* BEGIN Excerpt to read *
Time to Submit Work!
So, you’ve done your research and have a list of people to email about your work.
What do you need?
1. Letter of Introduction
Well, first off, you’ll need a letter of introduction (this will be your email). It doesn’t have to be too elaborate—introduce yourself, state where you’re from and what you do, followed by why you think it would be a great fit for that gallery/shop. You can also include where you currently sell, including shops and wholesale or craft shows.
Wrap it up with, “I have attached my ________________ (line sheets, photos, wholesale list, website link, etc.). Please have a look, and let me know if you have any questions. I look forward to hearing from you.”
2. The Attachments!
· Option A: Linesheets:
These don’t have to be super complicated. You can build line sheets in Microsoft Word easily enough, in a table with columns for a photo, item/style number, description of the piece, dimensions, and wholesale price (some artists present a retail price, and state that they expect to receive a certain percentage—more typical for gallery sales than retail stores). Save this document as a PDF.
Here is an example of my old line sheets from ten years ago (don’t laugh!) I created these in Microsoft Word, with a simple table:
If you have experience in InDesign, Adobe Illustrator, etc., you can create a more intricate line sheet that has images of the work with the details next to them. Some artists will have images of the work with the style numbers, and on a separate document have everything organized into a “wholesale list” with style number, description, dimensions, and wholesale price.
* END Excerpt to read *
* BEGIN Records for this task *
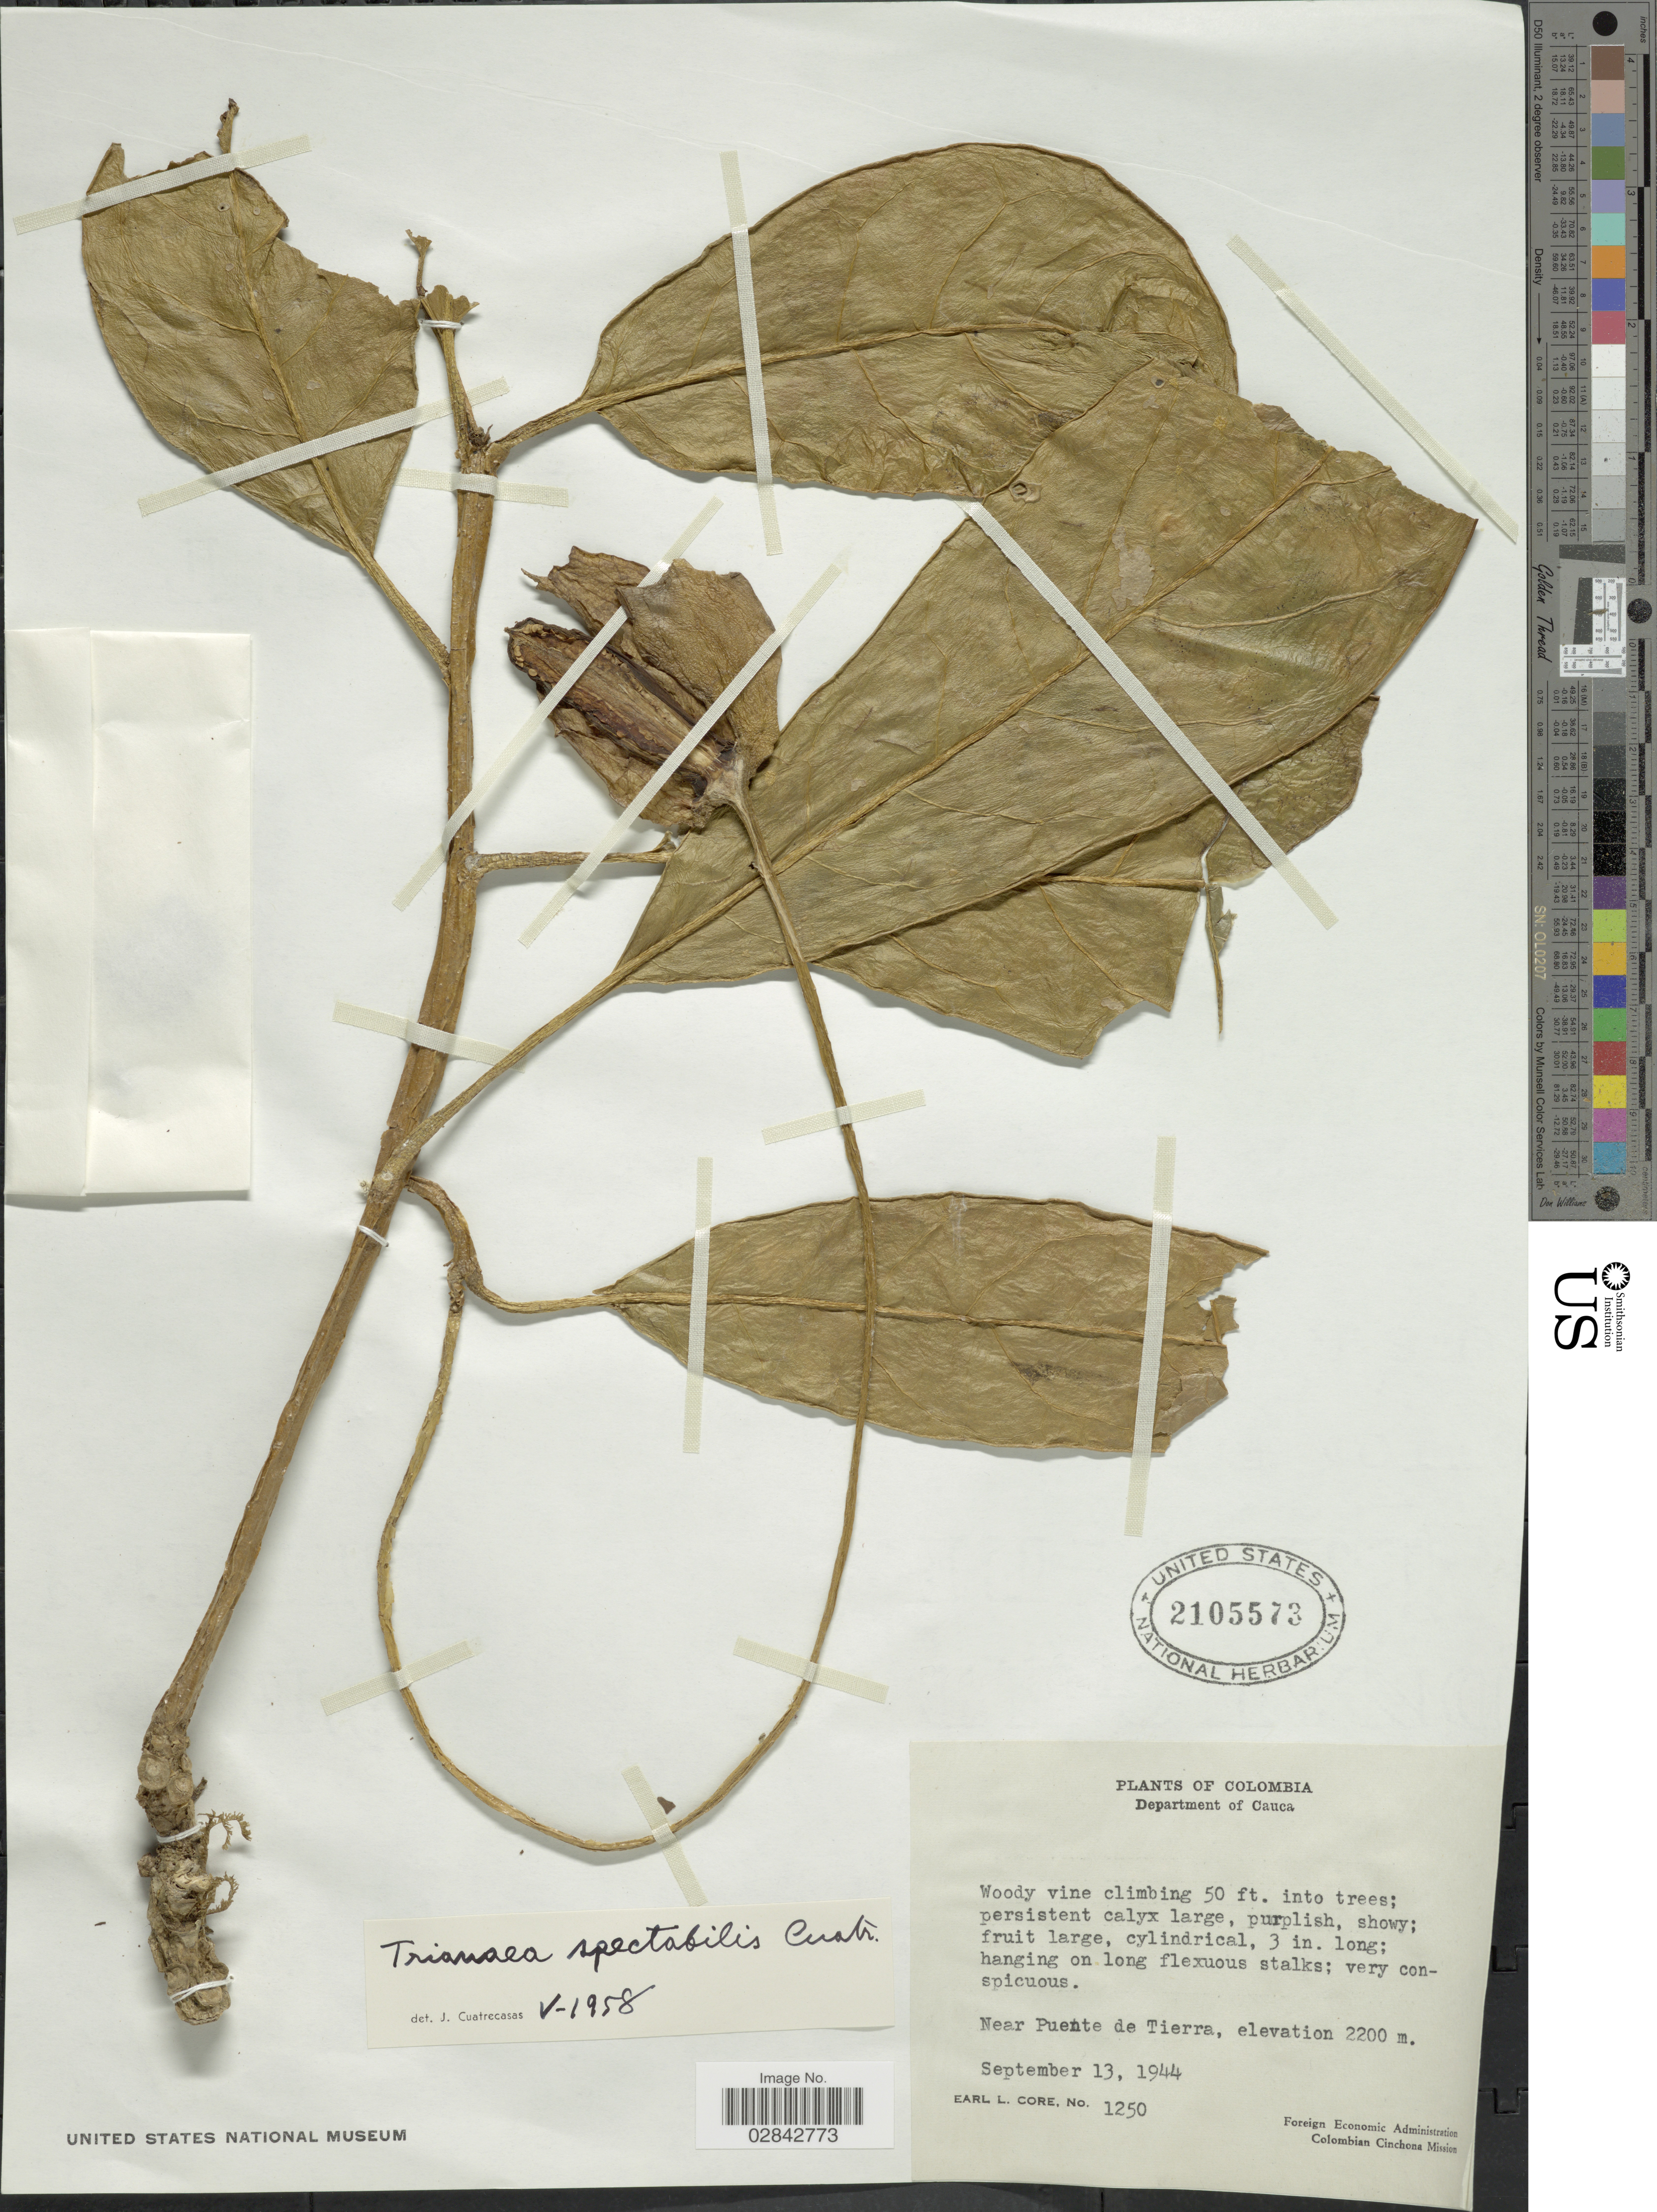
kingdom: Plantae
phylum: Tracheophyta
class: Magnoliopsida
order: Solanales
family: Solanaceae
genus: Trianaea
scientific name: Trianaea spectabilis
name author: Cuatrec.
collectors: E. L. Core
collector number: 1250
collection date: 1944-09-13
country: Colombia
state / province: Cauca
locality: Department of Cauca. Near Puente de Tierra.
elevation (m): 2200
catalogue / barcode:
* END Records for this task *
Tasks to complete
- 1) Can you recast the listing's lines, from the one containing "class: Magnoliopsida" through the end of the listing, as a JSON list of strings with one string per line and blank lines left out?
- 2) How would you continue the guide on submitting work to galleries and shops from the point where it stops?
The guide on submitting work and the listing come from unrelated sources.

Task-by-task outputs
- 1)
[
  "class: Magnoliopsida",
  "order: Solanales",
  "family: Solanaceae",
  "genus: Trianaea",
  "scientific name: Trianaea spectabilis",
  "name author: Cuatrec.",
  "collectors: E. L. Core",
  "collector number: 1250",
  "collection date: 1944-09-13",
  "country: Colombia",
  "state / province: Cauca",
  "locality: Department of Cauca. Near Puente de Tierra.",
  "elevation (m): 2200",
  "catalogue / barcode:"
]

- 2)
Generally, both these documents are organized either into collections or type of jewelry (necklace, bracelet, etc.). The trick to this is to keep everything cohesive between the line sheets and the wholesale list.
Personally, I prefer the first option—to have the details and price next to the image. BUT having a line sheet without prices is nice so you can show it to customers who may want to special order something (more on special orders, etc., soon), without them seeing the wholesale price. Some of our bigger artists will send both—a wholesale linesheet and list, as well as a “customers” catalog or linesheet with no prices.
NOTE: These options are generally for production style work—pieces that can be made again and again.
· Option B: Website or Photos
Say you create one-of-a-kind work, or small batches. Be open and honest about this. Making one-of-a-kind work does not put you out of the running to sell in a retail shop or gallery. In some situations, it will give you more of a boost since many customers love to have pieces in their collections that no one else has.
This does, however, mean that you most likely do not have line sheets. No worries! You can easily send photos of your work (professionally done), maybe some screen grabs of your website, a list of wholesale prices, and a link to your website.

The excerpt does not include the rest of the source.